Zeliha Dalgın, 'Elimden geleni yaptım. Ama hastalandım. Buraya geldim. Bana çocuk gibi baktılar. Şimdi iyiyim. Devlet bana sahip çıktı. Allah razı olsun. Babası da çok sertti o yüzden babasının da sözünü dinlemiyordu. Eşim 80'lerindeydi ayrıldık. Bana sahip çıkacak kimse yok. Bir ablam var. Ama o da sahip çıkmıyor. İsteseydi arardı burayı.' açıklamasında bulundu.

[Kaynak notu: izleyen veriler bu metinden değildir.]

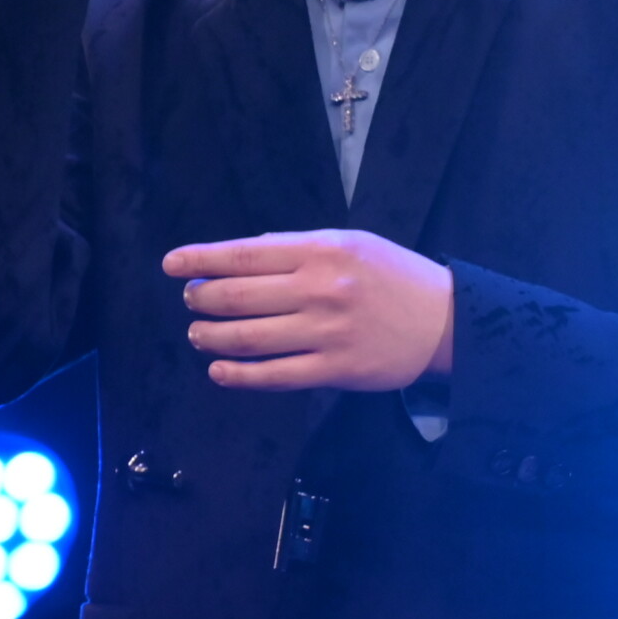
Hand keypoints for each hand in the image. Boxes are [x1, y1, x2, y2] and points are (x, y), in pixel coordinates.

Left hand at [164, 229, 454, 392]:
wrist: (446, 321)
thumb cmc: (393, 276)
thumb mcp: (350, 242)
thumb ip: (298, 246)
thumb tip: (244, 254)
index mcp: (322, 250)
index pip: (246, 254)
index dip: (201, 259)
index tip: (171, 264)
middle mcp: (320, 288)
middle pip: (239, 296)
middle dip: (202, 298)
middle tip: (189, 300)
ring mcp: (326, 332)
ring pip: (249, 338)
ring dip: (212, 336)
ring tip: (197, 335)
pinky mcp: (335, 370)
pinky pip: (274, 376)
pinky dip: (239, 375)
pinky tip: (220, 371)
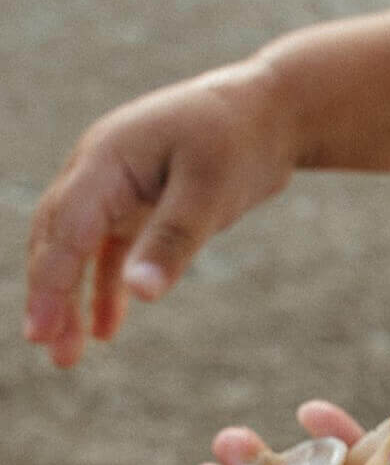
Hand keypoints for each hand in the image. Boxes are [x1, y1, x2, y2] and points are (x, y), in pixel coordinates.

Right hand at [25, 54, 296, 366]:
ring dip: (72, 297)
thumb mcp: (211, 190)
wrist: (273, 109)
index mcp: (106, 157)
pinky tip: (107, 329)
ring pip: (80, 247)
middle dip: (51, 294)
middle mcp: (99, 169)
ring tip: (68, 355)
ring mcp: (116, 185)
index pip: (65, 227)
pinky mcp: (139, 201)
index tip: (40, 332)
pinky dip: (107, 285)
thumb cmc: (240, 141)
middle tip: (49, 349)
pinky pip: (112, 248)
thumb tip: (141, 294)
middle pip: (58, 237)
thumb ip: (174, 240)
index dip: (50, 281)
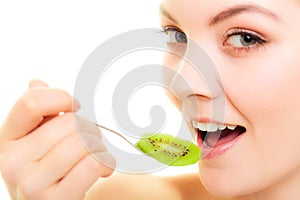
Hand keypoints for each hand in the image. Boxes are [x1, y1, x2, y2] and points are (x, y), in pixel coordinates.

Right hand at [0, 80, 114, 199]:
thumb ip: (37, 113)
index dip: (61, 97)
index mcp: (7, 140)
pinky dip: (106, 161)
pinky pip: (92, 164)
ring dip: (99, 145)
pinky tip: (104, 168)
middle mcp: (12, 162)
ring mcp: (31, 184)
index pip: (31, 102)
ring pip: (82, 143)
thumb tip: (36, 83)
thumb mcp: (36, 142)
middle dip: (89, 127)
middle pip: (67, 124)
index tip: (76, 107)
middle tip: (92, 138)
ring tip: (97, 153)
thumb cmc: (50, 170)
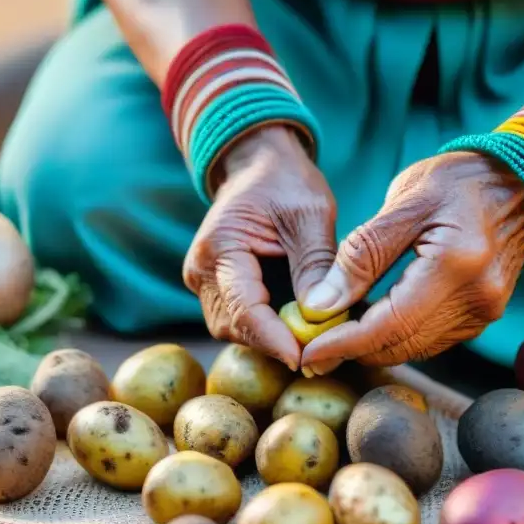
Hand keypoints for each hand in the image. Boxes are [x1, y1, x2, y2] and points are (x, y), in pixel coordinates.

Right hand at [183, 125, 335, 370]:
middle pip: (235, 328)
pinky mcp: (219, 290)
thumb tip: (321, 315)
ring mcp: (206, 284)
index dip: (273, 338)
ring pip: (237, 330)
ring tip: (315, 341)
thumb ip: (315, 263)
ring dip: (273, 339)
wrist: (258, 165)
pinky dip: (270, 328)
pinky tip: (301, 328)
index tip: (303, 358)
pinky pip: (241, 321)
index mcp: (219, 249)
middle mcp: (201, 272)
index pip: (244, 308)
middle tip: (319, 355)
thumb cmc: (285, 182)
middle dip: (275, 344)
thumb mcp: (310, 214)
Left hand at [299, 152, 523, 373]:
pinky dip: (397, 336)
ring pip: (414, 348)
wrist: (523, 181)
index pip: (390, 324)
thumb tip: (322, 304)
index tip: (309, 353)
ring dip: (373, 346)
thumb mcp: (405, 201)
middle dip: (353, 351)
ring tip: (335, 336)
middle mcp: (476, 299)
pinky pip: (431, 339)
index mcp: (455, 265)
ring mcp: (484, 312)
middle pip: (401, 344)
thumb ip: (362, 254)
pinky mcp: (483, 315)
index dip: (345, 344)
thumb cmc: (460, 180)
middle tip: (311, 350)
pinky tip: (372, 323)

OĞLUNA SESLENDİ  Zeliha Dalgın sözlerine şöyle devam etti,

'Televizyona çocuğumu aramak için çıktım. Bana yardım ettiler. Çok güzel bir yere getirdiler. Oğlum uzun ekmek almadım diye evden kaçtı gitti. Bir daha onu görmedim. Çocuğumu kaç yerden arıyorlar hala bir haber gelmedi. Oğlum gidince buralarda kalmam dedim kendim çıktım evden. Benim yaşlı aylığım var oğlum daha hastaydı onun da aylığı vardı biz geçinip gidiyorduk. Kirada oturuyordum oğlum da gidince buralara düştüm ama güzel bir yere düşmüşüm. Televizyonda çıkıp çocuğumu arayacağım dedim onlar biz ararız dediler ama onlar da bulamadı. Kaç yaşında olursa olsun evlat olduğu için peşinden gideceğim. 44 yaşında ama ne yapayım çocuğum evlat. Daha öncesinde de İstanbul'da otururken böyle gitmişliği var, ara sıra esiyordu ama eve geri dönüyordu sonunda. Şimdi gelmedi. Oğlum benle yaşamak isterse ben de onunla yaşamak isterim ama istemezse burada kalırım. Oğlum bana sağ olduğunu söylesin, anne ben sağım desin bu bana yeter.

Ben yalnız çocuğuma seslenirim. Çocuğum çık gel. Evladım ben sensiz yaşayamam çık gel. Sen beni biliyorsun evladım niçin böyle yaptın annene. Oğlum hastalanınca onun üstüne çok düştüm. Kendimi çok yıprattım ama bana burada çok iyi bakıyorlar sağ olsunlar. Bunları da yaşamak varmış kaderimde. Babasına gitti desem en son öldüğünü duymuştum oraya da gitmemiştir. Babası oğluna hiç sahip çıkmadı. Bana ‘Anne bir kere başımı okşamadı' derdi. Ben de ona boş ver çocuğum ben seni seviyorum sil onu dedim. Tek çocuktu oğlum.

HUZUREVİ MÜDÜRÜNDEN AÇIKALAMA

Huzurevi Müdürü Yasin Topçu ise, Zeliha Dalgın'ın son durumu hakkında açıklamalarda bulunarak,

'Tabi ki tüm yaşlılarımız bizim için değerli, hepsinin başımızın üzerinde yeri var. Aile ve Sosyal Hizmetler Bakanlığı olarak sosyal devlet anlayışı çerçevesinde yaşlılarımıza hizmet vermeye çalışıyoruz. Şuan huzurevimizde 55 tane yaşlımıza hizmet vermeye çalışıyoruz. Tüm yaşlılarımızın her biri ayrı dünya, ayrı değer, her biri ulu çınar. Son yaşlılarımızdan olan Zeliha teyzemizi Mayıs ayında misafir etmeye başladık. Teyzemiz evladını aramış ama bulamamış. Bu olay televizyonlara da yansıdı ancak bir noktada sonuca ulaşmadı. Bakanlığımız bakıma muhtaçlığı üzerine teyzemizi kuruluşumuza tertibini gerçekleştirdi. Yaşlı teyzemiz buraya ilk geldiğinde evinden ve oğlundan ayrılmıştı, kolay bir şey değil. Burada çalışanlarımızın sıcaklığını gördükten kısa bir süre sonra o travmalarını aştı, şuan en uyumlu yaşlılarımızdan. Biz burada yaşlılarımız için sosyal ve kültürel etkinlikler düzenliyoruz.' ifadelerine yer verdi.